Henry: You know, Wall Street's contributions from 1990 to 2008 was an average of $2,500 per day per congressman. You know, it's just hard to compete with that kind of immediate financial clout.And I think there's also a kind of insidious influence on just the ideology. You know, we've had presidential candidate after presidential candidate basically arguing for hands off when it comes to financial regulation—don't really have a good explanation from those folks about what went wrong in 2008. I guess it was, you know, just bad weather. But, you know, to this day, we really haven't had a fundamental, deep examination of the role of the private sector financial institutions in the policies that led to that very, very costly collapse that we're still paying for.
Jay: Isn't some of this kind of so inherent in the way the global capitalist system works right now—and it's not new, but it's reached new heights, meaning that the size of the global economy's just so big, there is so much capital moving back and forth, the enterprises, global companies, are so big and operate on such a scale that you need banks that can operate in massive ways? On the other hand, when they get so big, you can't regulate them—they're essentially above the law. I mean, it's a conundrum, is it not?
Henry: If one of these institutions were indicted corporately and made an example of and exposed to the world for their behavior, you'd have a very, very profound effect on the behavior of the whole industry, because they all—you know, they say that bankers could exchange strategies and no one would care, 'cause they all basically pursue the same strategies.
Jay: But that's sort of my point, like, if one of them was indicted, if some modest legislation was passed. But my point is you can't even pass the modest reforms. You can't even indict one institution. You can't—the power finance has over the politics, you can't even get, you know, simple, modest things changed in terms [crosstalk]
Henry: Yeah, I think that's the dilemma, that this has been an issue where it's very difficult to mobilize masses of Americans to understand. You know, it's not like on the gun control issue we seem to be making some progress now because people are outraged at a relatively simple situation and they can understand what they need to do about it; in the case of the banking institutions, everyone believes it's so terribly complicated that we have to defer to, you know, the Illuminati. So that's kind of the problem.And then this is an ideal case for presidential leadership. This is exactly where the president should be focusing his attention, because he does have the intellectual horsepower and support in his own team to get this kind of legislation done.
Jay: So far what we've seen, he appoints and nominates these people, not prosecute.HENRY: I think his basic interest is not in economics.
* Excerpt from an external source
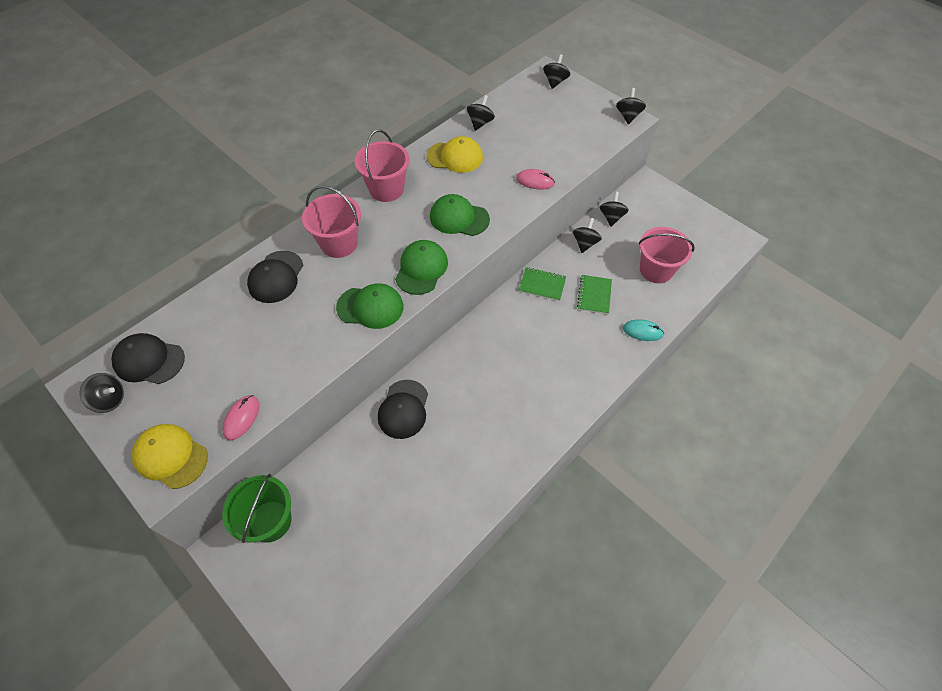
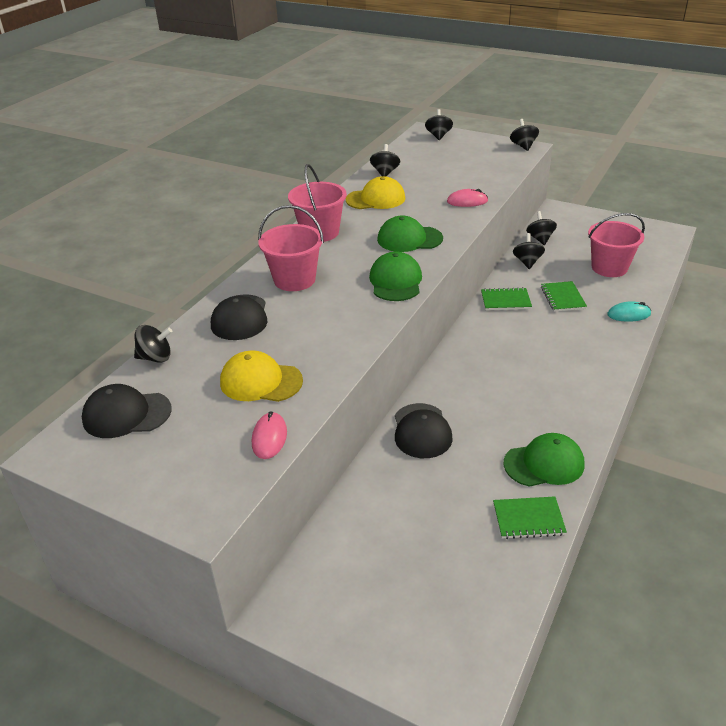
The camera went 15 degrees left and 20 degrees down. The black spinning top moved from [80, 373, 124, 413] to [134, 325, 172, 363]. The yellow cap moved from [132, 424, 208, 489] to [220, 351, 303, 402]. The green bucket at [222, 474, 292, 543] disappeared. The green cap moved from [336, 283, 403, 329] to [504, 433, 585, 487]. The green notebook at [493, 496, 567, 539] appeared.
It's in more political issues. And he's kind of put the Treasury on autopilot. He's trusted to Tim Geithner to run the Treasury. And, you know, he's the technocrat who's been not only head of the New York Fed, but also was a senior official at the IMF. So it's not an area that Obama really wants to worry about in addition to everything else in foreign policy and, you know, the complicated domestic issues that he faces anyway.So he wanted, I think, to assume—part of his stance here has been to say, okay, let Treasury run the economy. And that's been a mistake.
Jay: Yeah. Well, it's been a mistake for most Americans. It may have been the right call for some of the mavens of Wall Street, but it wasn't a very good call for anybody else.
Henry: You know, as many of his, you know, people on his political team have been saying, well, this will help us raise money from Wall Street. And indeed it has. I mean, he basically raised a lot more than people expected, given that Romney was in the race, from the very people that have made this economic crisis.
Jay: Right. Thanks for joining us, James.
Henry: You're quite welcome.
Jay: And thank you for joining us on The Real News Network.